Problem to work on
How many lines of the rows below contain the string "bending", matching case exactly? Give only the number.

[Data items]
+-------+

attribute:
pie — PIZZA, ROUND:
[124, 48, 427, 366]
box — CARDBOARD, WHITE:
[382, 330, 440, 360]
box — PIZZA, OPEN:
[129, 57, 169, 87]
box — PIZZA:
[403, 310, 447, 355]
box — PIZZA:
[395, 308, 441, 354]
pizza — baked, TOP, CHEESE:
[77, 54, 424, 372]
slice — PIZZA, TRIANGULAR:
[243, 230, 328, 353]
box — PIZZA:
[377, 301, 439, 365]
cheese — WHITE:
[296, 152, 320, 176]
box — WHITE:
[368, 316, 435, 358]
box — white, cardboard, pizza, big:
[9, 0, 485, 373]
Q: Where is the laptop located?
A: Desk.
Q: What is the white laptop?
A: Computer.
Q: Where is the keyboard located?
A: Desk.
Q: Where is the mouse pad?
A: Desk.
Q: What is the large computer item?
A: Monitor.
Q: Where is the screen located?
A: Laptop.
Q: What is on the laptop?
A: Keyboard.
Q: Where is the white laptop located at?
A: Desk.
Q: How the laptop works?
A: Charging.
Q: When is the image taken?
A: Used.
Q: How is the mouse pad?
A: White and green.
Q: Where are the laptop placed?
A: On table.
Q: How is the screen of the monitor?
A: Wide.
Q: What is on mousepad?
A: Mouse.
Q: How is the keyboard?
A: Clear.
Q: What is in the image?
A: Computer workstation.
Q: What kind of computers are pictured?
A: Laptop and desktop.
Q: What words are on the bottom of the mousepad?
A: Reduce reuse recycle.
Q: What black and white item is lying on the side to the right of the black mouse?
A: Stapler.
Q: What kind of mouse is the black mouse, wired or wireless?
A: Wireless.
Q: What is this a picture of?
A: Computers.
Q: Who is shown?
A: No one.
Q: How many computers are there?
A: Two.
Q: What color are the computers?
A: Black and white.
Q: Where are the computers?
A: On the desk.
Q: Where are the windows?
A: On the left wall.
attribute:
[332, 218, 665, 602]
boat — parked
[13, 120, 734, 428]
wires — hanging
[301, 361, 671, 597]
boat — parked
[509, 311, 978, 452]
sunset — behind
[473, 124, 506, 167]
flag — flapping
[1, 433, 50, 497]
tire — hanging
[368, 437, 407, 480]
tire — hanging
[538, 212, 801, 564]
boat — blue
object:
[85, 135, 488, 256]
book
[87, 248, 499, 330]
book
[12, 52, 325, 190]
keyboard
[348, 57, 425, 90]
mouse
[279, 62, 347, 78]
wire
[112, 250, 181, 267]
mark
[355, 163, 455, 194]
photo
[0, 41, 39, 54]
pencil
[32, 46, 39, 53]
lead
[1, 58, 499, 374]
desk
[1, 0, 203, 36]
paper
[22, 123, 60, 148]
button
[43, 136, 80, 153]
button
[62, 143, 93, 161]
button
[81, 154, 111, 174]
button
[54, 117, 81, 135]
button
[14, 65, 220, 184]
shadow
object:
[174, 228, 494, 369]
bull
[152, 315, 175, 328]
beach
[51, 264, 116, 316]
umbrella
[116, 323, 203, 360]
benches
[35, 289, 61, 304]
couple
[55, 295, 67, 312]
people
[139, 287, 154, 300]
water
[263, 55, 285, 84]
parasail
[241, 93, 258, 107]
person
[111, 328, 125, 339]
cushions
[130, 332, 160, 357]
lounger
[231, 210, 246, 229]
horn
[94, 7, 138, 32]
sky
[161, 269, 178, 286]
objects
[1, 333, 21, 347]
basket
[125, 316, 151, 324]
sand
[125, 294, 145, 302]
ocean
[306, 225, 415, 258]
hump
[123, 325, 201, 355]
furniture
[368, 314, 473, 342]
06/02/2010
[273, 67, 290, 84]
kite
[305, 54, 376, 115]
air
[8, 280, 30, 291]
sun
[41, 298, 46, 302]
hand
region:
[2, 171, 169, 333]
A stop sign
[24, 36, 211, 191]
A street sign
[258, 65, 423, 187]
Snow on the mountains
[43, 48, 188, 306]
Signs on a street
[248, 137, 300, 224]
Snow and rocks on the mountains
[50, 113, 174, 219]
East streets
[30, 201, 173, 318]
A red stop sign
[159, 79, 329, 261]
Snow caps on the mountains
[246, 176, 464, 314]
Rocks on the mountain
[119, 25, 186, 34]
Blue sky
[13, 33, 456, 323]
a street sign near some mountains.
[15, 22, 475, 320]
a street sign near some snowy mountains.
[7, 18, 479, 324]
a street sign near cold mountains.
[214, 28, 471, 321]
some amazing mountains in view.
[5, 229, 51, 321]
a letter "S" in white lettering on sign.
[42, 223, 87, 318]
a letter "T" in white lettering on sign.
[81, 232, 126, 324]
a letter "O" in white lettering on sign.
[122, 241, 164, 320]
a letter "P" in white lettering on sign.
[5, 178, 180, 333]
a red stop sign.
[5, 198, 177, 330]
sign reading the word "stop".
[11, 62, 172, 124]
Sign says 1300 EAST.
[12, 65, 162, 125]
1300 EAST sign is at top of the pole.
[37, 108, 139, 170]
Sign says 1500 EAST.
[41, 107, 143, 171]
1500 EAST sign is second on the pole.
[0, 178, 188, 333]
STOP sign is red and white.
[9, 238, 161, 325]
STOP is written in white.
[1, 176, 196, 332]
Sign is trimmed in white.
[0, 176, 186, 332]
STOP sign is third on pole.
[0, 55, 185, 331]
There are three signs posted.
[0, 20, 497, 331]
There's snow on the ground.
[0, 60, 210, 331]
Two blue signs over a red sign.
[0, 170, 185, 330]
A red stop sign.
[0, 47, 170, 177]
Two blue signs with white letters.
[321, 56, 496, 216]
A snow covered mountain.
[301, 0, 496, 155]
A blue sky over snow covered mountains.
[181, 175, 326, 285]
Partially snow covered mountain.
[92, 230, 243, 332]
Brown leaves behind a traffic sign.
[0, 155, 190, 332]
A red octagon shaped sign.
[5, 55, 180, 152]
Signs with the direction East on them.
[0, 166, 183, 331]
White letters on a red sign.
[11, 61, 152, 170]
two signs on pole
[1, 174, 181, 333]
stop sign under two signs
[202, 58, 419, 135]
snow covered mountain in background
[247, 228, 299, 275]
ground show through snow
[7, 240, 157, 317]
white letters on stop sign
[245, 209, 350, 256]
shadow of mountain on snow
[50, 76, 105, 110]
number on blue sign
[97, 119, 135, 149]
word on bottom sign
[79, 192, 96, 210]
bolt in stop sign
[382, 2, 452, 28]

+-------+

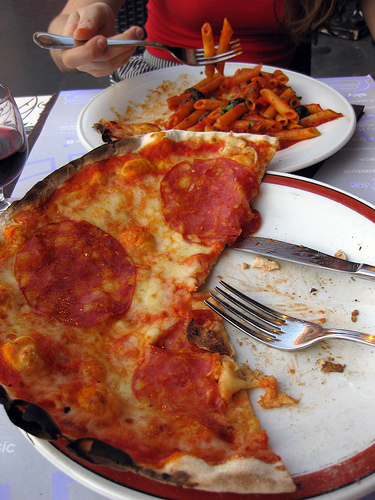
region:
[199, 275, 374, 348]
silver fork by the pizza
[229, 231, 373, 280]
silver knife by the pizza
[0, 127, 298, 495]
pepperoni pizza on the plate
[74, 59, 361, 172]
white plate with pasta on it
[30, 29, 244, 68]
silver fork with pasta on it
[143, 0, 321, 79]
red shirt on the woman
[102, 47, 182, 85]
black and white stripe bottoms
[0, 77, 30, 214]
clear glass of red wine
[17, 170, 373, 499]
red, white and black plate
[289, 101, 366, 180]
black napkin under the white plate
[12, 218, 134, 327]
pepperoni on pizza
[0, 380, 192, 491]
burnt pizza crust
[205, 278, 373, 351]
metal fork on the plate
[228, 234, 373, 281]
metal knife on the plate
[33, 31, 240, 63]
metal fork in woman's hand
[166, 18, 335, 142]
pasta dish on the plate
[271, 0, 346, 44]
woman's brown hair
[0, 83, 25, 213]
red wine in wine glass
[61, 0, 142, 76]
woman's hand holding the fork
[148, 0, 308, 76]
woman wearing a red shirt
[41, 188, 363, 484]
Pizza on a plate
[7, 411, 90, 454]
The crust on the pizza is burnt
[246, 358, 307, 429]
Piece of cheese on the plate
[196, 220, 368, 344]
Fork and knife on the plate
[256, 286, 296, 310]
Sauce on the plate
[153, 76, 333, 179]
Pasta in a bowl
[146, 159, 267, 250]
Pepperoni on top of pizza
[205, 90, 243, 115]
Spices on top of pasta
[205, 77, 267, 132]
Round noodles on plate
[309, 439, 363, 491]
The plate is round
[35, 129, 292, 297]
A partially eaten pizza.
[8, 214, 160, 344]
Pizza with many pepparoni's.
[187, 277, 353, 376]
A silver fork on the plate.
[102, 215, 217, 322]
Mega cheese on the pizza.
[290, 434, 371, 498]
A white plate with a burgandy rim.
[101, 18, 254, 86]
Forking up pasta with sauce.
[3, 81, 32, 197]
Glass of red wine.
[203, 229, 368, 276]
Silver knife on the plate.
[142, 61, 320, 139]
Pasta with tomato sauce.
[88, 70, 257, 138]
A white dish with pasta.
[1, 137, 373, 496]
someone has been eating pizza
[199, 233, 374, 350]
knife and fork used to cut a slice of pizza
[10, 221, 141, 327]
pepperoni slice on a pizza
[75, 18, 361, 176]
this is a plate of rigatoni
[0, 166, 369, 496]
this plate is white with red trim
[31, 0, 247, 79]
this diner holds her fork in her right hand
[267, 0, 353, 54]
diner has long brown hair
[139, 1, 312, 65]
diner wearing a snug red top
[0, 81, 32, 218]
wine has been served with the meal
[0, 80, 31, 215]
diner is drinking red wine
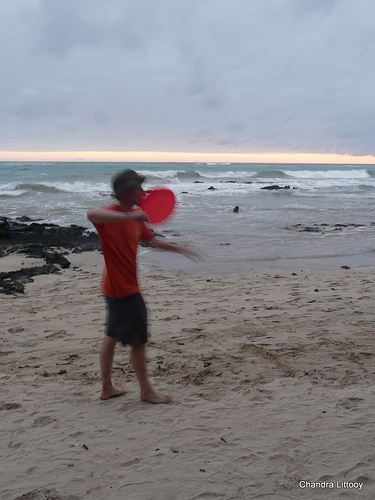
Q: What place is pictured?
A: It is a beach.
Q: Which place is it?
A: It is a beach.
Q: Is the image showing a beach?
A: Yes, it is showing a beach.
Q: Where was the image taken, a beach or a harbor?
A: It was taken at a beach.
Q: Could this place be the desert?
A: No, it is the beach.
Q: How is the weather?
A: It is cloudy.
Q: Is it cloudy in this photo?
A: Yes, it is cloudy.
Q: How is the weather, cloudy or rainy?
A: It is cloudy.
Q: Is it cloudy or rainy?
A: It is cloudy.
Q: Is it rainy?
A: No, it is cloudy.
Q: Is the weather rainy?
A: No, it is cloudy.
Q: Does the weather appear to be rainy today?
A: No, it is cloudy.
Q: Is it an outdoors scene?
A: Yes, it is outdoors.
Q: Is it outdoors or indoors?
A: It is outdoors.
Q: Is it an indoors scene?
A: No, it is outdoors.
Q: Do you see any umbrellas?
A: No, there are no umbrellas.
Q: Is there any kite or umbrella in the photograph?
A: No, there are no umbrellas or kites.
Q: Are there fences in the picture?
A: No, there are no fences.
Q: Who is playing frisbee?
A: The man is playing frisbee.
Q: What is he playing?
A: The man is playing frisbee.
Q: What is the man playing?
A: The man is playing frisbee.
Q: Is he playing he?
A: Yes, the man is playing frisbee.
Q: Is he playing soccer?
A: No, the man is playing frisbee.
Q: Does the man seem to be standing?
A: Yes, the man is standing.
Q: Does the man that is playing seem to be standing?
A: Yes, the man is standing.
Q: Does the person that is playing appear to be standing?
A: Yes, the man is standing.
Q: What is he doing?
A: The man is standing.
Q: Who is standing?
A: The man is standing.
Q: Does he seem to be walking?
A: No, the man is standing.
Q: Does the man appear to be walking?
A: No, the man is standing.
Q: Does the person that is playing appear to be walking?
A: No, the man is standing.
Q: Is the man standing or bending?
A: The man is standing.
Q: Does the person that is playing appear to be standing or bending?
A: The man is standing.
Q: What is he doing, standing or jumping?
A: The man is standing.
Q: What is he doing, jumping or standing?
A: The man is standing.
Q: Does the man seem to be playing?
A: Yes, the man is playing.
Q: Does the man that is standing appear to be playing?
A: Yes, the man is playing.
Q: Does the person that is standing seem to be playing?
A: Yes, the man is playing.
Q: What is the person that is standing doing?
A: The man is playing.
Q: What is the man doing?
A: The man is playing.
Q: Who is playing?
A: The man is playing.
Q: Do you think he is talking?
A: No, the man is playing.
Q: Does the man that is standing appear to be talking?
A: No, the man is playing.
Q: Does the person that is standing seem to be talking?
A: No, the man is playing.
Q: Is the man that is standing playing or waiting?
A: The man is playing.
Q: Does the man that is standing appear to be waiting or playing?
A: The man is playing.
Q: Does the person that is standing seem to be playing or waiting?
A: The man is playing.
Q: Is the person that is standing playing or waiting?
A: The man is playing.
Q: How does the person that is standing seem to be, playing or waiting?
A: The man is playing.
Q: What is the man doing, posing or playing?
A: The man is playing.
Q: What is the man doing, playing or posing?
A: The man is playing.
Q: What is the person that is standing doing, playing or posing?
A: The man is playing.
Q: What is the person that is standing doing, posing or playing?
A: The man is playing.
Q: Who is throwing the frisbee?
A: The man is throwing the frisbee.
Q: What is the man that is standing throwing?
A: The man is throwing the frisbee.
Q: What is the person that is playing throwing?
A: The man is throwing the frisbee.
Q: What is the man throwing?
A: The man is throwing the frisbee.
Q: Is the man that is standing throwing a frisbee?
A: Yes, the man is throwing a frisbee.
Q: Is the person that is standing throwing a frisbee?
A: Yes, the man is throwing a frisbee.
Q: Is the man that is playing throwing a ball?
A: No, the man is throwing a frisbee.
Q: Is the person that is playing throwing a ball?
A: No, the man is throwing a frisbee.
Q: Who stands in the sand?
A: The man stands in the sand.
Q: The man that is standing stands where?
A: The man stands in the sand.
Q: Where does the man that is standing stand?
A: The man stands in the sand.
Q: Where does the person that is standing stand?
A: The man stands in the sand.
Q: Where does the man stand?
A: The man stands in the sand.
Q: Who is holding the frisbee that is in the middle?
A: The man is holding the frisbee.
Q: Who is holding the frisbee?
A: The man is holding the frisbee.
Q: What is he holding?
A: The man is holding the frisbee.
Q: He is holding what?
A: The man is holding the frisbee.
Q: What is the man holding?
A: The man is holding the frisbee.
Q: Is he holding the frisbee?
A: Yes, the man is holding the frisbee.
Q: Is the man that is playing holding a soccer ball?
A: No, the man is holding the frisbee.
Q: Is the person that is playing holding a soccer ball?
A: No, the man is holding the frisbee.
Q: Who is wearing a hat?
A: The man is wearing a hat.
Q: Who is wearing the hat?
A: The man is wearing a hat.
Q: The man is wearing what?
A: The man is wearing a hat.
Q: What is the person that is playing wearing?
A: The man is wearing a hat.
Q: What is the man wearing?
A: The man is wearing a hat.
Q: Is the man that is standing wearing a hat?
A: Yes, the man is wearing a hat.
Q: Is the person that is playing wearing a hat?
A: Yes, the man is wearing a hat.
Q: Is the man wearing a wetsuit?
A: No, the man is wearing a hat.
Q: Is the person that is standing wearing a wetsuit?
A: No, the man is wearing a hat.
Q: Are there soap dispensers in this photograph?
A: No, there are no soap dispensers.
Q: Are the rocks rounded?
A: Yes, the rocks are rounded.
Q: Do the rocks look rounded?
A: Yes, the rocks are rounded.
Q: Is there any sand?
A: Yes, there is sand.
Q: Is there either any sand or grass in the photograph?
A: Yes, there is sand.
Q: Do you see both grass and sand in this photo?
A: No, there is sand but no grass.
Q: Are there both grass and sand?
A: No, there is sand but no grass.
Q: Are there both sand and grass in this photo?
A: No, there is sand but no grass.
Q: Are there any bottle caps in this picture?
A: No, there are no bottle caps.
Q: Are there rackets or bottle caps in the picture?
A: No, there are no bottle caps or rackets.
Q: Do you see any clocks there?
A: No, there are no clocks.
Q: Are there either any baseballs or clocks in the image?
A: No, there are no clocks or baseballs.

+-------+

Task result
2